メッセージに対するダイジェストを秘密鍵で暗号化することで、メッセージの改ざんを検出することができる。これをデジタル署名 (Digital Signature) と呼ぶ。

公開鍵は誰でも取得できるため、プライベート鍵で暗号化しても 守秘性の確保にはならないが、 プライベート鍵が特定の個人のみ所有しているので、電子文書の真正性と完全性の保証を実現することができる。
これがデジタル署名 (Digital Signature) と呼ばれる技術。
デジタル署名では、署名と検証の2つのことを行う。
デジタル署名の検証の目的
- メッセージが改ざんされていないこと
- メッセージは、検証に使用した公開鍵と対になる秘密鍵(鍵ペア)によって署名されたこと
なぜ非公開鍵で暗号化するのか?
- 基本的に公開鍵方式では、公開鍵で暗号化して、非公開鍵で復号化する。
- (なぜなら、その逆だと、公開されている公開鍵でだれても暗号文を解読できてしまうから)
- ただし、RSA暗号方式の場合、これとは逆に、プライベート鍵で暗号化(署名)して公開鍵で復号(検証)することもできる。
- この仕組みによって、署名を検証することで、改ざんされていないことや鍵ペアが正しいことを検証する。

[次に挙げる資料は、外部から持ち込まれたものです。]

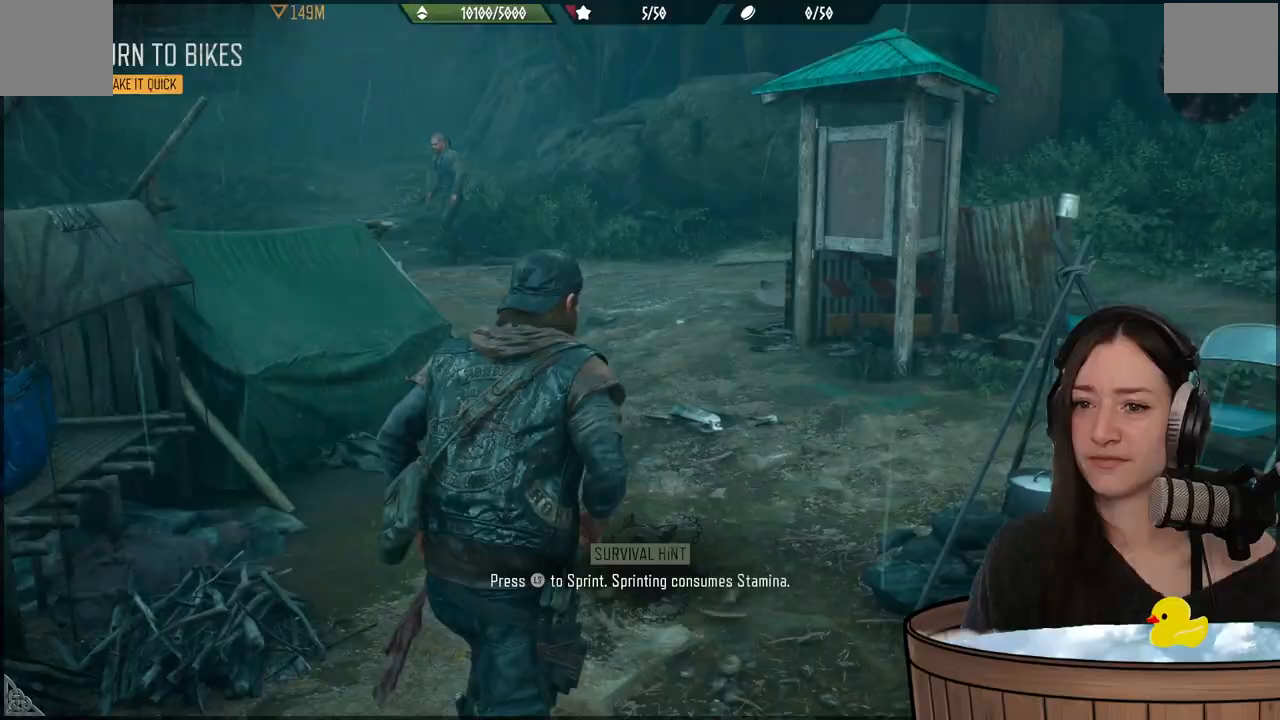
{"buttons": [], "left_stick": "up", "right_stick": "down-left", "events": [[67, "right_stick", "center"], [467, "right_stick", "down-left"]]}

- NOTE: メッセージの中身自体は暗号化されていないので注意。
用途による鍵ペアの名称
メッセージの中身自体を暗号化したい場合は、公開鍵を使って暗号化して、秘密鍵で復号化する。 他方、署名(デジタル署名)をしたい場合は、非公開鍵で暗号化して、秘密鍵で検証する。

用途による意味の違い
意味的には、暗号鍵と復号鍵と検証鍵がある。
| 用途 | プライベート鍵 (Private Key) | 公開鍵 (Public Key) |
|---|---|---|
| 守秘 | 復号鍵 | 暗号鍵 |
| ディジタル署名(RSA暗号) | 署名鍵 | 検証鍵 |
RSA暗号について
基本、公開鍵暗号方式では、公開鍵は公開されているので、暗号化用で、非公開鍵は復号化ように使われる。 ただし、RSAはちょっと違う。双方向で暗号と復号が可能。その構造上、デジタル署名のアルゴリズムとして使われている。 順を追って説明する。
RSA暗号の仕組み
RSAでは公開鍵と秘密鍵の2つの鍵を 素数の掛け算と素因数分解の計算コストの差を利用して実現する。
A: 素数 B: 素数 C = A x B
その計算には次の特徴がある。
- 掛け算は簡単
- AとBが数百桁あったとしても、かなり短時間で計算できる。
- 23451532523 x 53523532532235 = ??? みたいな
- 単に計算すればOK = ローコスト
- 素因数分解は難しい
- ??? x ??? = 5057230593780528023
- これは5057230593780528023を素因数分解する必要がある。
- ただし、因数は素数なので大きな素数の掛け算になる。
- 虱潰しに計算しないといけない = ハイコスト
RSA暗号の具体的な例
- RSAの公開鍵 (素因数分解)
- この鍵で暗号化したものを平文化するためには、秘密鍵が必要
- A × B = C のうちの C だけが書かれている
- 計算によって、Cから AとB を特定するのは困難(=公開鍵から秘密鍵は作れない)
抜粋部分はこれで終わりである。